Recorded data
==================================================

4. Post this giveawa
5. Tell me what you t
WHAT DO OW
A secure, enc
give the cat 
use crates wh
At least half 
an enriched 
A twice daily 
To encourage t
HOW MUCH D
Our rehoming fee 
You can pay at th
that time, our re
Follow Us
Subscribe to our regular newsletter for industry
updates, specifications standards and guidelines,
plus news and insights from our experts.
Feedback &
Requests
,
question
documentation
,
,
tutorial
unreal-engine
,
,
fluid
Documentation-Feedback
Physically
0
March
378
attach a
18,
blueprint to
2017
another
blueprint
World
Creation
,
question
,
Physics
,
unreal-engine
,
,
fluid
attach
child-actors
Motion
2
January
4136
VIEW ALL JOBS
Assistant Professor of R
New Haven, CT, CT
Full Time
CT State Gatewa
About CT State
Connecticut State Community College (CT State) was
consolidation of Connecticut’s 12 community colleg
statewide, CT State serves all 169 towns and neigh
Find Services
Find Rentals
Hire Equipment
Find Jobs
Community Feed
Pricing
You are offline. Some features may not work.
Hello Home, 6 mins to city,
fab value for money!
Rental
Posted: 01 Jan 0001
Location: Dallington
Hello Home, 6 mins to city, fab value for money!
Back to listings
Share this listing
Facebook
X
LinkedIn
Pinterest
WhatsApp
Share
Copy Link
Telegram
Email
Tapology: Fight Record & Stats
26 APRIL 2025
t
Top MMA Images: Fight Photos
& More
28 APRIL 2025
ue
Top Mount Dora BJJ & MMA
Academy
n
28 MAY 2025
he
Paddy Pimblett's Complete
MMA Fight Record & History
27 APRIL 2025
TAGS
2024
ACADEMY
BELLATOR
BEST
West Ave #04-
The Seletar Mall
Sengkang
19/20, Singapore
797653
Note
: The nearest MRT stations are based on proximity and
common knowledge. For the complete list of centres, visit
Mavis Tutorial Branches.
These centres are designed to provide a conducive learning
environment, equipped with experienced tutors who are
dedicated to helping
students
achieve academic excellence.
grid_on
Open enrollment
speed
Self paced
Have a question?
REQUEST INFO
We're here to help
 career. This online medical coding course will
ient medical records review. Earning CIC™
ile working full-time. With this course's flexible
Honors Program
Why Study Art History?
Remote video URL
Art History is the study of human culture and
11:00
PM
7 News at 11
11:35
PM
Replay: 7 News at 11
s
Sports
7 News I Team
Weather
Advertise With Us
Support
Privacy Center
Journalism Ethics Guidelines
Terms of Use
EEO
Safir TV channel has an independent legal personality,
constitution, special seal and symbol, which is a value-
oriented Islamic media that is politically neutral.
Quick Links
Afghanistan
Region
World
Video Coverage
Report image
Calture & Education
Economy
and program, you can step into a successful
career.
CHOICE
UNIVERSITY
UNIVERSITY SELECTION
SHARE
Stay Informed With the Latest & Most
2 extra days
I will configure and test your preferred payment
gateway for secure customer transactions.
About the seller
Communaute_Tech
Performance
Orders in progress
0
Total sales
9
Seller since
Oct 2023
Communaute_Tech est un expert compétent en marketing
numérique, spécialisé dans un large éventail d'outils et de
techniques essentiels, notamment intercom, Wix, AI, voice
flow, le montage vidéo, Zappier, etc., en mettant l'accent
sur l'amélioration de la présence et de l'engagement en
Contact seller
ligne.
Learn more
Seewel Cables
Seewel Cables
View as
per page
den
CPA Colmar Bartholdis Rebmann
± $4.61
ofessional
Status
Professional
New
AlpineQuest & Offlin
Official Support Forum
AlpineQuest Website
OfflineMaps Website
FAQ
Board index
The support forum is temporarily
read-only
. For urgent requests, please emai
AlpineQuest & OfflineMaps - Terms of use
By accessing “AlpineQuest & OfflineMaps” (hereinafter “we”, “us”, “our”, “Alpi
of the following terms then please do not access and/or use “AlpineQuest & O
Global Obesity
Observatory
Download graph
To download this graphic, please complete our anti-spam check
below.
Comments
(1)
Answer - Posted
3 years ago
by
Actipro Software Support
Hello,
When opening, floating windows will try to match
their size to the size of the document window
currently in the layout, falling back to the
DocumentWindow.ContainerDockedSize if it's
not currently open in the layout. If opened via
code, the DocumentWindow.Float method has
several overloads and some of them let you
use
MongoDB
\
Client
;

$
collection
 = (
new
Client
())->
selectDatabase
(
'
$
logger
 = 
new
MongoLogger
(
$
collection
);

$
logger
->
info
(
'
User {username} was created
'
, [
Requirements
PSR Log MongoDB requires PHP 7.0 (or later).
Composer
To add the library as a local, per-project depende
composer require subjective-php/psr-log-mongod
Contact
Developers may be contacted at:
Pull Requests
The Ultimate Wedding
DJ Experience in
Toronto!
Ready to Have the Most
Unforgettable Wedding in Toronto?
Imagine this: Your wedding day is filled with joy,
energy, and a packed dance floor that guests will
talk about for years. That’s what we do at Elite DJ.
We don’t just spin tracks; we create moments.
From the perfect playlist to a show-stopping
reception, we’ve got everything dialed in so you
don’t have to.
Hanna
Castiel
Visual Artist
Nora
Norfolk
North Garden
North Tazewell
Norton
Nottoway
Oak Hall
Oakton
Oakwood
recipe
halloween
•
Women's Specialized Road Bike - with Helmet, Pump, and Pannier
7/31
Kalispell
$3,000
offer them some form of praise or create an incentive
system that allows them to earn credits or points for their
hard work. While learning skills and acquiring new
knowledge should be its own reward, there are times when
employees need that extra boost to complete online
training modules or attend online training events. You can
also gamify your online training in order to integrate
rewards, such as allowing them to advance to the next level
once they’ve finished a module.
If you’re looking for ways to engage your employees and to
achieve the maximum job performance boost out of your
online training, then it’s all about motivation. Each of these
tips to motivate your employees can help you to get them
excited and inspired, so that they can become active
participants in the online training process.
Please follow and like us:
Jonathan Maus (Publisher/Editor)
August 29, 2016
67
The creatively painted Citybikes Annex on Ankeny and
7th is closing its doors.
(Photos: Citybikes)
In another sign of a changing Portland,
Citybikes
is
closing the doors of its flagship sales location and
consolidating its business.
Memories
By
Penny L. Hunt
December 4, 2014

==================================================

** What you are asked to do **
Would you repeat, exactly and with nothing added, every line from the line containing "consolidating its business." through the last line of the records above?

** Expected answer **
consolidating its business.
Memories
By
Penny L. Hunt
December 4, 2014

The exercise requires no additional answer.